Patent application PCT WO 99/50 854 proposes a zirconium-based alloy also containing, by weight, apart from unavoidable impurities, from 0.03 to 0.25% in total of iron, on the one hand, and of at least one of the elements of the group constituted by chromium and vanadium, on the other hand, having from 0.8 to 1.3% of niobium, less than 2000 ppm of tin, from 500 to 2000 ppm of oxygen, less than 100 ppm of carbon, from 5 to 35 ppm of sulphur and less than 50 ppm of silicon, the ratio of the iron content, on the one hand, to the chromium or vanadium content, on the other hand, being from 0.5 to 30.

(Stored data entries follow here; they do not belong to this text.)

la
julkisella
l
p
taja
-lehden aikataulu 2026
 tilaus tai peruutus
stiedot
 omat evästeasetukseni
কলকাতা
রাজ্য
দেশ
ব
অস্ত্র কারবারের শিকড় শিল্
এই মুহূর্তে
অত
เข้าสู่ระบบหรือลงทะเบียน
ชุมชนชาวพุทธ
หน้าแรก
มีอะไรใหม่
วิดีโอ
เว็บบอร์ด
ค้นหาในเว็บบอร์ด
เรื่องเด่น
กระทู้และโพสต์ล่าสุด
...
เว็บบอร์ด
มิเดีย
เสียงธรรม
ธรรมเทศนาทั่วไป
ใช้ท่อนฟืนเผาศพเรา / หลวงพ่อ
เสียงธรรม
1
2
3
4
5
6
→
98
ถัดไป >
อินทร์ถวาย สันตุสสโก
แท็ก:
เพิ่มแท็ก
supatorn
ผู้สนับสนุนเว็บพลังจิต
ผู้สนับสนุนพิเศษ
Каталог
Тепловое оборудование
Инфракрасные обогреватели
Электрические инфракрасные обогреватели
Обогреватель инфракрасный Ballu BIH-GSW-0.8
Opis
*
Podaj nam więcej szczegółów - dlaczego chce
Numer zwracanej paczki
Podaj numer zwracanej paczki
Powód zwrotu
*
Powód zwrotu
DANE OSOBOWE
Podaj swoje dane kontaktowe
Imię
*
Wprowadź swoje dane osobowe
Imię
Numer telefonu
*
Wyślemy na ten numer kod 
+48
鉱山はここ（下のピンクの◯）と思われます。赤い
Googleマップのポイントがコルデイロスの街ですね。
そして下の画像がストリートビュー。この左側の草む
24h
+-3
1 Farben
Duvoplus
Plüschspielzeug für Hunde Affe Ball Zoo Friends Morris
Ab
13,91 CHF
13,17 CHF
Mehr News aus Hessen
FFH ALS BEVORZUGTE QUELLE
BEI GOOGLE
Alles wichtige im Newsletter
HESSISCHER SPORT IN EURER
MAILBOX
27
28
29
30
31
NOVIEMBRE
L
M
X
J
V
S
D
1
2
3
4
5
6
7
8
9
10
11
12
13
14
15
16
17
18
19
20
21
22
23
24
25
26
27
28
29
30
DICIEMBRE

The invention is based on observations made by the inventors in the course of a systematic study of the intermetallic phases and the crystallographic forms of those phases which appear when the relative contents of iron and niobium are varied while the contents of tin, sulphur and oxygen are described in the application mentioned above. It is also based on the observation, made experimentally, that the nature and the crystallographic form of the intermetallic phases containing zirconium, iron and niobium have a major influence on corrosion resistance in various environments.
In particular, it has been found that the presence of compounds Zr (Nb, Fe)2 having a crystalline structure with a hexagonal lattice, and of the phase βNb substantially improves corrosion in the aqueous medium which exists in the majority of pressurized-water reactors.